Supplied text START

With awareness, not only do we notice the waves of pleasure and pain, but we can also observe our reactivity to these changing stimuli. Left to our own devices, we tend to react unconsciously, running toward or grasping after what is pleasant and resisting or rejecting what is unpleasant. This creates a constant push/pull, a contentiousness with life that leaves us frequently in a struggle with experience.
To a degree this tug of war with experience is evolutionarily hardwired. All beings and organisms move toward what is safe and pleasurable and away from what is painful and potentially threatening. At times, this is simply self-preservation, like gravitating toward warmth and food and away from pain. Yet we can’t avoid all discomfort; we can’t experience only pleasure. Trying to achieve this all the time only leads to frustration, since so much of life is out of our control. Even if we do attain some peak satisfaction, it never lasts and is soon replaced by yet another experience.
The question we face, then, is the same one I faced in India: How do we ride the waves of pleasure and pain without being tossed around by our preferences and our reactive nature? Over time, through cultivating mindfulness practice, we can learn to access a more steady presence in the midst of such turbulence. When we observe, over and over, how the knee-jerk habit of chasing fleeting pleasures and running from pain doesn’t actually bring peace of mind, that clarity allows us to unhook from that agitation. In this way, we slowly build the muscle of equanimity, the capacity of steadiness and balance no matter what the circumstances.

Supplied text END
Records shown START

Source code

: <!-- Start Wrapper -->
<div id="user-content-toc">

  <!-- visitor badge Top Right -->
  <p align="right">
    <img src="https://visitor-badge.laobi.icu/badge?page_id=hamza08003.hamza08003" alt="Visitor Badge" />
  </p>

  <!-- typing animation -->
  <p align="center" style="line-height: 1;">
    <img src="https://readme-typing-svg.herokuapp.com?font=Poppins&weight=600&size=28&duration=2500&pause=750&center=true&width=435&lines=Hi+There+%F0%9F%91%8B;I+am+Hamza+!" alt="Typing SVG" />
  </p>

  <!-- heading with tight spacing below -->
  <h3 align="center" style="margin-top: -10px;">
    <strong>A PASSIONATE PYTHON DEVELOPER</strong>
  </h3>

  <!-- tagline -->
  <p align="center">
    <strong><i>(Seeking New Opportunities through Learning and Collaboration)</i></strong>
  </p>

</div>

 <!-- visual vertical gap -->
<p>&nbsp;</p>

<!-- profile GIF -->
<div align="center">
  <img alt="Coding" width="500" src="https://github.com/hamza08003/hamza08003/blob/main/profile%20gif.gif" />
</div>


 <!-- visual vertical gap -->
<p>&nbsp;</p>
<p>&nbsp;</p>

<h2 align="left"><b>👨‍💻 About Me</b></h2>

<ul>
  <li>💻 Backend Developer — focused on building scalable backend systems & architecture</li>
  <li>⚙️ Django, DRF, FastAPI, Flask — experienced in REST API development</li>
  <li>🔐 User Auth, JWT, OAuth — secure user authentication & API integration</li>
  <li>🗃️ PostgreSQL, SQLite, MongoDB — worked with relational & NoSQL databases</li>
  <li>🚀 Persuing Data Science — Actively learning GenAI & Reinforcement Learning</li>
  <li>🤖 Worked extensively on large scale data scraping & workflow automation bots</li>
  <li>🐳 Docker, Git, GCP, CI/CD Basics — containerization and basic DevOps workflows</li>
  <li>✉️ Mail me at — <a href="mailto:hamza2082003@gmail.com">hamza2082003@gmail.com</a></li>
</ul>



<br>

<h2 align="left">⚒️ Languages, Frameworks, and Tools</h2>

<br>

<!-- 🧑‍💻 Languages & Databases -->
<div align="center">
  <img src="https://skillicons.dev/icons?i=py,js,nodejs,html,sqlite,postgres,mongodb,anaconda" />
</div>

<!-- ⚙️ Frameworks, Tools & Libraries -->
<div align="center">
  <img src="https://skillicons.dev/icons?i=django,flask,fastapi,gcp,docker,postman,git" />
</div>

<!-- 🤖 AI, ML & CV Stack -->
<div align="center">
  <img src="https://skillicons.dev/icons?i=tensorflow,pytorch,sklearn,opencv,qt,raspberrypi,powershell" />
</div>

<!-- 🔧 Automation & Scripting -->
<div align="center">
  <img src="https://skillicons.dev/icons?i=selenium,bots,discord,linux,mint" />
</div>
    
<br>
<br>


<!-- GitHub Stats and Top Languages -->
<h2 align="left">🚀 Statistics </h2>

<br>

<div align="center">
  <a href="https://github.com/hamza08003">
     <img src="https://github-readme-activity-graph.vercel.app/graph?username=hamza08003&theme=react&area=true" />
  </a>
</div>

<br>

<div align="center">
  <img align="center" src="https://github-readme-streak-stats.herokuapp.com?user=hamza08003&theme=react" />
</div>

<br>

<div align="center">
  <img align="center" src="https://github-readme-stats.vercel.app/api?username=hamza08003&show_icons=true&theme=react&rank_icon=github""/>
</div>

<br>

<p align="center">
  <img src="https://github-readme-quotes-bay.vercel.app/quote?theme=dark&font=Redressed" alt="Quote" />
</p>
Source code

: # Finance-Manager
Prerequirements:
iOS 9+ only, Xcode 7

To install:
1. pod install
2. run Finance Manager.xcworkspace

Records shown END

**Activity**
Extend the mindfulness passage about pleasure, pain, and equanimity, picking up right after its closing sentence on building the muscle of equanimity.

**Task output**
As an example of this dynamic, I remember teaching a silent meditation retreat in northern India. One day, one of the students, Robert, shared with me the difficulty he was experiencing during the course. He was on a bit of a roller coaster. The first few days were bumpy as he settled into the stillness of the retreat, then one day, as can happen, he became unusually serene. His mind was clear, and his meditations were blissful and spacious. He became so happy that he began to fantasize about how he could maximize this meditation high. Robert mapped out what he would do after the retreat: he would move to Burma, join a monastery, become a monk, and then go meditate in a cave, where he imagined spending the rest of his life meditating in endless rapture.
Of course, all this excited planning destroyed his peaceful meditations. Rather than abiding in meditative stillness, he became restless. His mind became overwhelmed with a torrent of thoughts and plans about his future, and he found it harder to sit and maintain any focus. He lost the desire to meditate and started resisting the tranquility of the retreat. He became uncomfortable, tossed around by the unpleasantness of his busy mind and agitated body. He began to fantasize about getting out of the now-not-so-pleasant retreat and instead chill out some place where he could go surfing. He began judging the other participants and condemning the teachers for misleading him about meditation.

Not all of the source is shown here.